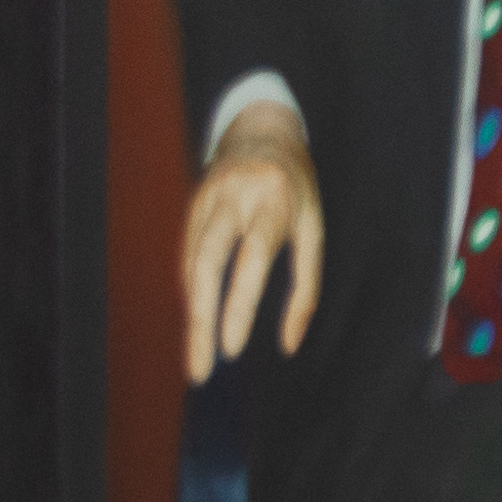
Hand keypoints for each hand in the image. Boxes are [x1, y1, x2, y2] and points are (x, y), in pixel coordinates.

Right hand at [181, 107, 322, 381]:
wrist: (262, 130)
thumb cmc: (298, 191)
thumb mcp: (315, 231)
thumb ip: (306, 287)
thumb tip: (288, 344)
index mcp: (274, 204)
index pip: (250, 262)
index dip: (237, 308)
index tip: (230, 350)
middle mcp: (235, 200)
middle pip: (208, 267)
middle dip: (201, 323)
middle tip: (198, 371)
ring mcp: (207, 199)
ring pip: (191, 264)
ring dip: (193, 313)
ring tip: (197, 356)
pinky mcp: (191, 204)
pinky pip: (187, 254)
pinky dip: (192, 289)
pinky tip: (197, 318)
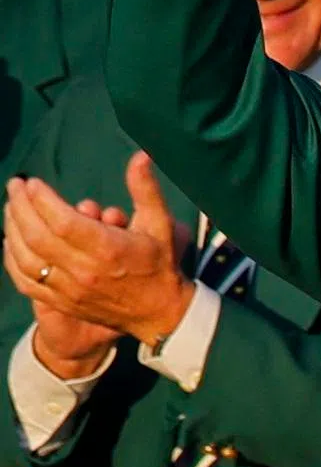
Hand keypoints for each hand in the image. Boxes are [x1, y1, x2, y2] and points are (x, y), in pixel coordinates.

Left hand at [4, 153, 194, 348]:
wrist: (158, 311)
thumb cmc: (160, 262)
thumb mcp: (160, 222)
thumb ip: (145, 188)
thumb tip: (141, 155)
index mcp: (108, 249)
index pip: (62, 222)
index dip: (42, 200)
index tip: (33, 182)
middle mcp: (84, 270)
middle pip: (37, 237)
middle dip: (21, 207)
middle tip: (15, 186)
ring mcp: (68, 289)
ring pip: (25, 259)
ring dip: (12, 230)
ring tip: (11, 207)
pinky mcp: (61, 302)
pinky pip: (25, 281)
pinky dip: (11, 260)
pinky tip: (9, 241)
---
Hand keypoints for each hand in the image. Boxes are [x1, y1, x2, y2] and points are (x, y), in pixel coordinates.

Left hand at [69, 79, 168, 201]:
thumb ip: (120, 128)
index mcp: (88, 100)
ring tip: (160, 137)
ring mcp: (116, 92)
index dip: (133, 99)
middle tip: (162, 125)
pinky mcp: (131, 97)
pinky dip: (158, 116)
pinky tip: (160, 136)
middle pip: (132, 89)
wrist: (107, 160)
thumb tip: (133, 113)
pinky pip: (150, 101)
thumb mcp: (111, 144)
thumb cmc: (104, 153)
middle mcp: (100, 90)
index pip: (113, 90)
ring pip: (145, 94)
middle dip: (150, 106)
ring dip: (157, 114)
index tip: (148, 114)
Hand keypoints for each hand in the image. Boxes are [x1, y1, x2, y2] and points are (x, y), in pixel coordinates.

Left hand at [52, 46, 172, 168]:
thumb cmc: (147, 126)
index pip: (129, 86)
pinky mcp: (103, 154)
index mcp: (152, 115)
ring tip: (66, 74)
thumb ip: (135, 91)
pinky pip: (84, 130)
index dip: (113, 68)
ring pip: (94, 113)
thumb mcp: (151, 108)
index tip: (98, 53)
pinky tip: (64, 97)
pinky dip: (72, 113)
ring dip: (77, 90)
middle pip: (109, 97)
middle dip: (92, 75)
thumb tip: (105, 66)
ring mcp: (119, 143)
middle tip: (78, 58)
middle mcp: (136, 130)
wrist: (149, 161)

ASSIGNED TASK: Here the job is to set down exactly the lines of the material above that fall between the one with "pinky tip: (160, 136)" and the one with "middle dip: (92, 75)", inclusive, and nothing beyond them.

SOLUTION FOR THIS PROBLEM:
pinky tip: (160, 136)
middle pip: (132, 89)
wrist: (107, 160)
thumb tip: (133, 113)
pinky pip: (150, 101)
thumb mcp: (111, 144)
thumb cmc: (104, 153)
middle mcp: (100, 90)
index pip: (113, 90)
ring pip: (145, 94)
middle dip: (150, 106)
ring dip: (157, 114)
index tip: (148, 114)
Hand keypoints for each hand in the image. Boxes are [x1, y1, x2, y2] and points are (x, y), in pixel coordinates.

Left hand at [52, 46, 172, 168]:
thumb cmc: (147, 126)
index pip: (129, 86)
pinky mcp: (103, 154)
index mcp: (152, 115)
ring tip: (66, 74)
thumb ip: (135, 91)
pinky pip: (84, 130)
index dip: (113, 68)
ring pip: (94, 113)
thumb mcp: (151, 108)
index tip: (98, 53)
pinky tip: (64, 97)
pinky dip: (72, 113)
ring dip: (77, 90)
middle pip: (109, 97)
middle dip: (92, 75)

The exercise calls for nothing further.